A theoretical comparison between CH3NH3PbI3 and CH3NH3SnI3 based solar cells

Abstract

The perovskite materials based photovoltaic cells play a crucial role in the conversion of sunlight into electric energy. The commonly used perovskite materials are CH3NH3PbI3 and CH3NH3SnI3. In the present manuscript, a theoretical comparison is done by simulating the structures ITO/TiO2/CH3NH3PbI3/p-Gr/Ag and ITO/TiO2/CH3NH3SnI3/p-Gr/Ag structures in AFORS-HET software under the illumination condition of AM 1.5G. Here, TiO2 and p-Graphene (p-Gr) play the role of electron transporting material and hole transporting material respectively with ITO and Ag as front and back contacts. The thickness of layers is directly related to the cost of the cells.
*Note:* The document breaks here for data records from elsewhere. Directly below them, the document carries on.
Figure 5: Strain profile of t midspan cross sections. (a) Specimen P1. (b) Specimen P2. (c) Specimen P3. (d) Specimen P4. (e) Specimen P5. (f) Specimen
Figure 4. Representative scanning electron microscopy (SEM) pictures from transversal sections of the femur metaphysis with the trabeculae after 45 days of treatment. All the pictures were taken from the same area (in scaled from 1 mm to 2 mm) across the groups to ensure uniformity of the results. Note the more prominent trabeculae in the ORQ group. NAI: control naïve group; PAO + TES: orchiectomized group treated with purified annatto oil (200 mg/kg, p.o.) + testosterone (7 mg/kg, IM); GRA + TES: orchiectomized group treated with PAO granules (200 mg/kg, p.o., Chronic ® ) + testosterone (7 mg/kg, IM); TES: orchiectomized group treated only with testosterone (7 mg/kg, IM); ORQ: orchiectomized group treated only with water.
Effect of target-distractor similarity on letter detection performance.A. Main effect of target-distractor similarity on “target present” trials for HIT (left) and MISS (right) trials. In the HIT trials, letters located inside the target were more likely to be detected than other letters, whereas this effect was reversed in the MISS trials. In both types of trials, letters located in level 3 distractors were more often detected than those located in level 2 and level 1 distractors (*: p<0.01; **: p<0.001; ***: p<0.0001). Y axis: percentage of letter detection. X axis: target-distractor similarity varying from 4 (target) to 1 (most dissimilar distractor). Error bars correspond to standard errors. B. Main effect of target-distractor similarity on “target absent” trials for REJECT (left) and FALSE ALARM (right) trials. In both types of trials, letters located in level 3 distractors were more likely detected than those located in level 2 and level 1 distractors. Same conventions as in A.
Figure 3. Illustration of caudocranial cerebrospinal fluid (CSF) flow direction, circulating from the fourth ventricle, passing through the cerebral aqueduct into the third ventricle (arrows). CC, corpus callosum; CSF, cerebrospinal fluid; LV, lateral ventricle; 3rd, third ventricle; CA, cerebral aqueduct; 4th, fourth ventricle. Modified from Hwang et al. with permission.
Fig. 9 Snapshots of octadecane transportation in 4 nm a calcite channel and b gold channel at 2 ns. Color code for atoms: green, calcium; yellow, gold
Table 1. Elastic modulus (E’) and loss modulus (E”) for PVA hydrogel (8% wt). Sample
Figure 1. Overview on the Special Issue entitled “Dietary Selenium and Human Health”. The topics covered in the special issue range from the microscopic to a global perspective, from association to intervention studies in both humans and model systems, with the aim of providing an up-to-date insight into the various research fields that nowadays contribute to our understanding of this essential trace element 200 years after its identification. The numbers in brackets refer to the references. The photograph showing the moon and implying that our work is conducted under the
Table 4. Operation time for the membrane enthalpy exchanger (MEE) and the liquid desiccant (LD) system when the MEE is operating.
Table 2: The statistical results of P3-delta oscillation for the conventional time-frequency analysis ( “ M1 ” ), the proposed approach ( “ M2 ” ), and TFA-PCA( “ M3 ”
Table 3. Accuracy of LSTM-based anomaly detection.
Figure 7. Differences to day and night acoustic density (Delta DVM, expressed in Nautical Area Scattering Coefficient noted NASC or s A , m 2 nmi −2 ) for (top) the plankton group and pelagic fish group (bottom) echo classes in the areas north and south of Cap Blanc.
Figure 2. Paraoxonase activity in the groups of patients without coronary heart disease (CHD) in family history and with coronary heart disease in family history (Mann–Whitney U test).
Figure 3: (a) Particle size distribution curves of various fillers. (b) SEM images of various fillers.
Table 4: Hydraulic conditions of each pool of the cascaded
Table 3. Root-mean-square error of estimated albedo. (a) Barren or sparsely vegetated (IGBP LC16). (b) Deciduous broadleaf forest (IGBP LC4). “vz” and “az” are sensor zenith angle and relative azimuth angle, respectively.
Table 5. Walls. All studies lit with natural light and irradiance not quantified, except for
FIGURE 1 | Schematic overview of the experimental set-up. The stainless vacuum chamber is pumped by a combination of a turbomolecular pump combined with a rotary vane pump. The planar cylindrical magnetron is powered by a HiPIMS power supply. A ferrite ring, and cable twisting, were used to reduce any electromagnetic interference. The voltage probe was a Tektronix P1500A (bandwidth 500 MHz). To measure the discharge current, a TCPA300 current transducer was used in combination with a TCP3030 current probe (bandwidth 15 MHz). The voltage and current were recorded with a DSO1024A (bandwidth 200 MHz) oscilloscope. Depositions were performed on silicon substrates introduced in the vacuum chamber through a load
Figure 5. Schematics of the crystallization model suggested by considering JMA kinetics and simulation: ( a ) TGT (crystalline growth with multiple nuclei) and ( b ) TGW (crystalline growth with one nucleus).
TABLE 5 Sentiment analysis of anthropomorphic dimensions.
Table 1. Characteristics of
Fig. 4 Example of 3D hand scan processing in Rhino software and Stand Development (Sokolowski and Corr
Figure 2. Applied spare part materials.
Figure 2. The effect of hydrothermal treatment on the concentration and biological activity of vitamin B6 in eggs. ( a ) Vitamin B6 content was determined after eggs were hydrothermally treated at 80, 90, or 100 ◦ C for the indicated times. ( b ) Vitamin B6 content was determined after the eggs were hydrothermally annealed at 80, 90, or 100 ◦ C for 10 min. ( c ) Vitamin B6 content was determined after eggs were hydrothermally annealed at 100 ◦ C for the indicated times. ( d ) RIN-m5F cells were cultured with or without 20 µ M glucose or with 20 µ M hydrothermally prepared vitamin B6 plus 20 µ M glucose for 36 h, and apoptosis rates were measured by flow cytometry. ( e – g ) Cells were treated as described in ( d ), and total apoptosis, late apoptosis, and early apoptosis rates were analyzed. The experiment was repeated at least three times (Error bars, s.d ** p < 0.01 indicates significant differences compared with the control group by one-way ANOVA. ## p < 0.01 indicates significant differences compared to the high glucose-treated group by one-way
Therefore we optimized the CH3NH3PbI3 and CH3NH3SnI3 layers thickness to observe the performance of the device. The power conversion efficiency of 10.62% is obtained for CH3NH3SnI3based solar cell at optimized thickness of 800 nm as compared to 9.74% efficiency for CH3NH3PbI3based solar cell at an optimized thickness of 700 nm. The textured nature of front surface also enhances the efficiency 10.56% and 12.38% for CH3NH3PbI3 and CH3NH3SnI3 respectively.